While trying to puff smoke rings against the light breeze, I saw a teenager walk down the oppposite side of the street. He seemed to be stealing glances at me as he strolled. I wasn't certain until he doubled back. He walked up, now on my side of the street. Before he was even within conversational range he blurted out: "Whoa! Are you toking up?"
"Nah, no... no! This is just tobacco. Lemon-flavored tobacco."
"Oh! Can I get a hit?"
I gestured him over with a wave of the pipe.
The boy sat down next to me; we spent the next 20 minutes attempting conversation. Behind the screen door at our backs, the stereo was blasting out music on the local public radio program "The Swing Years and Beyond". What could this kid think of some guy twice his age cranking the Andrews Sisters and puffing on a hookah?
I explained to him what a hookah was. He was far more familiar than I with smoking--but smoking all those more noxious things that I would never touch. His experience aside, he'd never heard the word "hookah".
"Where do I get one of these hookahs? How much did this one cost? And can I even buy one of these? I'm only 17 now."
I addressed his concerns as best I could. Then at one point, he looked down at the steps where we were seated. "Man, look at all the tiny red spiders," he said.
I didn't see anything. Had this kid been smoking something else before the hookah?
"What?", I said. "I don't see any tiny red spiders."
"No, really: look. They're running around all over. And I know that they're spiders because I can see that they all have six legs."

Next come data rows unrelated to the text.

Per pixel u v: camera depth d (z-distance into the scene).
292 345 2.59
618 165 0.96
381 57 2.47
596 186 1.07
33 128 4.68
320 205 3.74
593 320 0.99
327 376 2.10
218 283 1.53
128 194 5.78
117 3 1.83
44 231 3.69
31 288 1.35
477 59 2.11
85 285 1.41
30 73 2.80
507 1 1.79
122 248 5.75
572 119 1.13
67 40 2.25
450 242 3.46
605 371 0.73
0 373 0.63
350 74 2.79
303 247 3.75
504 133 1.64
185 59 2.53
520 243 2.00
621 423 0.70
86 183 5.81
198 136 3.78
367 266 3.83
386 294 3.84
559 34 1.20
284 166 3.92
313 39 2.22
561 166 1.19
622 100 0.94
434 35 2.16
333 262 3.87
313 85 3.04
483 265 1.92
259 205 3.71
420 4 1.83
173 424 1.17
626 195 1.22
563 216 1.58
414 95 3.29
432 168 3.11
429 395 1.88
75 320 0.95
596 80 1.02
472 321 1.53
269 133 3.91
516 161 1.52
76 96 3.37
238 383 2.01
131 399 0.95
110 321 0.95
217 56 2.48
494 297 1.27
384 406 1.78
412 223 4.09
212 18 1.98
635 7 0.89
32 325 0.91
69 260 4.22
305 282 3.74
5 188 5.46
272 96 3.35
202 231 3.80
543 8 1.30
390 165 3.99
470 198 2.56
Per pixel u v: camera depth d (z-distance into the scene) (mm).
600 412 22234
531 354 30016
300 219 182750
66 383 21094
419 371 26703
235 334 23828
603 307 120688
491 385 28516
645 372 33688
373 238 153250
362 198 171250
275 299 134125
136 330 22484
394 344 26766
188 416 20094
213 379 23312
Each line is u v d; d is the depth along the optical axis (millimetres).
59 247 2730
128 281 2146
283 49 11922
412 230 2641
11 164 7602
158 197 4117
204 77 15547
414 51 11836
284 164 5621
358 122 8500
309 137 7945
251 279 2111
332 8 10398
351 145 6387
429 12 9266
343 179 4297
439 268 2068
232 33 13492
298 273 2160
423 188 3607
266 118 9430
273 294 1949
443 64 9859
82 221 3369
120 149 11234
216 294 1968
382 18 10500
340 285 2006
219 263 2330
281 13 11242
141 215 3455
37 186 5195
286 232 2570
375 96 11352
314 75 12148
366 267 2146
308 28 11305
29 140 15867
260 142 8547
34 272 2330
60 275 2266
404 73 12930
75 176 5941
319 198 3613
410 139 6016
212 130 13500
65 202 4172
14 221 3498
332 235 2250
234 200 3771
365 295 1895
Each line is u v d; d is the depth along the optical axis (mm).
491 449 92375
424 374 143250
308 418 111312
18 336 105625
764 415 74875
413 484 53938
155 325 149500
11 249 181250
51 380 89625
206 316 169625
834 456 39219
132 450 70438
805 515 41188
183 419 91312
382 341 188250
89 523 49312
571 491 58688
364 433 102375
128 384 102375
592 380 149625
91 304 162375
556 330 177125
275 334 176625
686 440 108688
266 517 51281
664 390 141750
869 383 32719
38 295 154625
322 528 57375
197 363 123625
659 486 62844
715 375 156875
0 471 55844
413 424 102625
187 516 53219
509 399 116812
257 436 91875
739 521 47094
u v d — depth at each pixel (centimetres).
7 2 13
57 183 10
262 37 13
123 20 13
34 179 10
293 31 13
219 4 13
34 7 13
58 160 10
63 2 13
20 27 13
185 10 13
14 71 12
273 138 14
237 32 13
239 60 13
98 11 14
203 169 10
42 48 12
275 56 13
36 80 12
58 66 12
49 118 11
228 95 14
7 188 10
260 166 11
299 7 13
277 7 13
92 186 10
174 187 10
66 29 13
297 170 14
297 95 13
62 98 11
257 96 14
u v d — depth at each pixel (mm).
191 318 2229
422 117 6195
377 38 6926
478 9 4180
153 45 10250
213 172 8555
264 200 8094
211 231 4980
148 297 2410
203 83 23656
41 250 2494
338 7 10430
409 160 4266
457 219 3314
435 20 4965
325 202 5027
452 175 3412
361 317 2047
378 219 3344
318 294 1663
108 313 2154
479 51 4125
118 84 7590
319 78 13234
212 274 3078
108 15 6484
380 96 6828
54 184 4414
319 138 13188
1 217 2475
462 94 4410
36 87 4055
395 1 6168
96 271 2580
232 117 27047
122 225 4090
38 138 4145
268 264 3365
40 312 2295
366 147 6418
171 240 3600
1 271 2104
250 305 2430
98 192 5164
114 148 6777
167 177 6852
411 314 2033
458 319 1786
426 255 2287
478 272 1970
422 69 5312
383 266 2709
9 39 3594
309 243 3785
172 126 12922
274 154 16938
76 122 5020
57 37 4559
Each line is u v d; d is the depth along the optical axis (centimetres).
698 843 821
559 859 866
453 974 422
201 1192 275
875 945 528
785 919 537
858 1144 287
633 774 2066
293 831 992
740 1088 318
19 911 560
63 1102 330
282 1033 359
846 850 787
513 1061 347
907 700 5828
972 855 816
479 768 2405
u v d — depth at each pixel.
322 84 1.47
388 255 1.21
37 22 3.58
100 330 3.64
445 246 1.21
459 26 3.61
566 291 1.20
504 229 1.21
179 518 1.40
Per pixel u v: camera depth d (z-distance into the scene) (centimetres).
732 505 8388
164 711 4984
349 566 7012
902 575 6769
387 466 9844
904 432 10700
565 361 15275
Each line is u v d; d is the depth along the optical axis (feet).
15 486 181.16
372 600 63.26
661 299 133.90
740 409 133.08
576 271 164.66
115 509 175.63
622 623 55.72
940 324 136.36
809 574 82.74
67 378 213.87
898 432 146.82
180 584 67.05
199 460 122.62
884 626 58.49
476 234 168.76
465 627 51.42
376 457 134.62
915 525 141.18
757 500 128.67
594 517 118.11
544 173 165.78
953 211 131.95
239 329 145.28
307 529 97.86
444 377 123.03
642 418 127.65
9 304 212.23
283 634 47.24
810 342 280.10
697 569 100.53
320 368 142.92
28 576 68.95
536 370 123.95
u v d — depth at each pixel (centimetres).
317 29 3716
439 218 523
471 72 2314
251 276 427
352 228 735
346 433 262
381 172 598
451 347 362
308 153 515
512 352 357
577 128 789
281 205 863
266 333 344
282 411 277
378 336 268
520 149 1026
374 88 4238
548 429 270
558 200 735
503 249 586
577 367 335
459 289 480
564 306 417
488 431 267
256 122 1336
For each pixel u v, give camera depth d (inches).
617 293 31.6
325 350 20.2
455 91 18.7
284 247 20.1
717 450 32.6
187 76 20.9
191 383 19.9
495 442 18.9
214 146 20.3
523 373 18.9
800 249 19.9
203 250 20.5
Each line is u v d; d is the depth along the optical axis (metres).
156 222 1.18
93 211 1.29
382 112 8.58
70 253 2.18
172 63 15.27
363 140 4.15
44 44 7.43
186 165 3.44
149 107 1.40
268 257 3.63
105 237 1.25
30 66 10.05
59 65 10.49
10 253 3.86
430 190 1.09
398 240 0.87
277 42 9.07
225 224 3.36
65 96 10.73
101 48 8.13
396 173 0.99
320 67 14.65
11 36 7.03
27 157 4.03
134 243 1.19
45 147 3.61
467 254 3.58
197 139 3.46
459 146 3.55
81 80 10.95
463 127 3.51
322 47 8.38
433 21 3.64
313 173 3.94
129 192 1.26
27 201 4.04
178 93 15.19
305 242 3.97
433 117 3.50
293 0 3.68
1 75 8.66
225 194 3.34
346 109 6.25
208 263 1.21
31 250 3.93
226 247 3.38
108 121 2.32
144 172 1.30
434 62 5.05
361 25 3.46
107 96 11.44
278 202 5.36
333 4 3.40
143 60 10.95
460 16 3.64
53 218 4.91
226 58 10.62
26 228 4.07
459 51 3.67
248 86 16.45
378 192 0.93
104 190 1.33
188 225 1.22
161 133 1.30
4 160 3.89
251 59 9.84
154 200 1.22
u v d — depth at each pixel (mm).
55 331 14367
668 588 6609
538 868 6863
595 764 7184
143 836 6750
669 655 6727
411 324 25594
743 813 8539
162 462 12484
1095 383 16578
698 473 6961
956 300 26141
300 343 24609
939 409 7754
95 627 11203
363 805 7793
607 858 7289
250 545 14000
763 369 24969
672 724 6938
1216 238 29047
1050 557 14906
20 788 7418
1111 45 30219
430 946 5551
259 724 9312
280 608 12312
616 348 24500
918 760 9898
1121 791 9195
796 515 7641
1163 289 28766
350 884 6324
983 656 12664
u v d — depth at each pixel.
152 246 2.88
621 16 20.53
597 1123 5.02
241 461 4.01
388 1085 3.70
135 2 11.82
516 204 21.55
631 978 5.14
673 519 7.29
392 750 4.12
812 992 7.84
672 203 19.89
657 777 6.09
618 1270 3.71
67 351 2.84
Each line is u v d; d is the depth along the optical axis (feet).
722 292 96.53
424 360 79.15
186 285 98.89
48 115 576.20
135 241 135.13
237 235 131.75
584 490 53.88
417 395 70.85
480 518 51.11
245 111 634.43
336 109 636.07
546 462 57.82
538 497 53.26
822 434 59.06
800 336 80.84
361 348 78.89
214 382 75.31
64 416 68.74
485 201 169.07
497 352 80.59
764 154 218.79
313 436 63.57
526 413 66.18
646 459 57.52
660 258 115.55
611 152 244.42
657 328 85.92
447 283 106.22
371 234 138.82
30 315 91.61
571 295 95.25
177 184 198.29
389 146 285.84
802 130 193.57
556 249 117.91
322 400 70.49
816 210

He was right--insofar as that there was something crawling about the steps where we sat. Some kind of orangish-red mite was indeed out in large numbers. How could I not have noticed them?
"Oh, I see them now!", I said. "But I'm not sure that they're spiders. Isn't anything that has six legs an insect?"
"Yeah. Spiders are insects, right?"
I didn't contradict him, but cocked my head to the side to express doubt.
"Wait. No. Spiders aren't insects. They're arachnids, right?"
For some reason I felt mightily impressed that he could dredge the word arachnid out from somewhere in his head.
The charcoal atop the hookah fizzled out. "Do you smoke out here often? I was just coming by to shoot hoop across the street. But if you're around, I'll be by for the hookah again!"
"What's your name, then?" I tried changing topic so as to not offer encouragement that he and I would take another session out on the stoop. Additionally, sharing the truth that I was housesitting would be sufficient discouragement--though I did contemplate the humorous potential of this kid knocking on the door to find a hookah to smoke sometime after I leave and the retired couple whose home it is have returned home.
"I'm Santiago."
"I'm David."
Santiago offered up a fist bump, then strolled across to the basketball courts.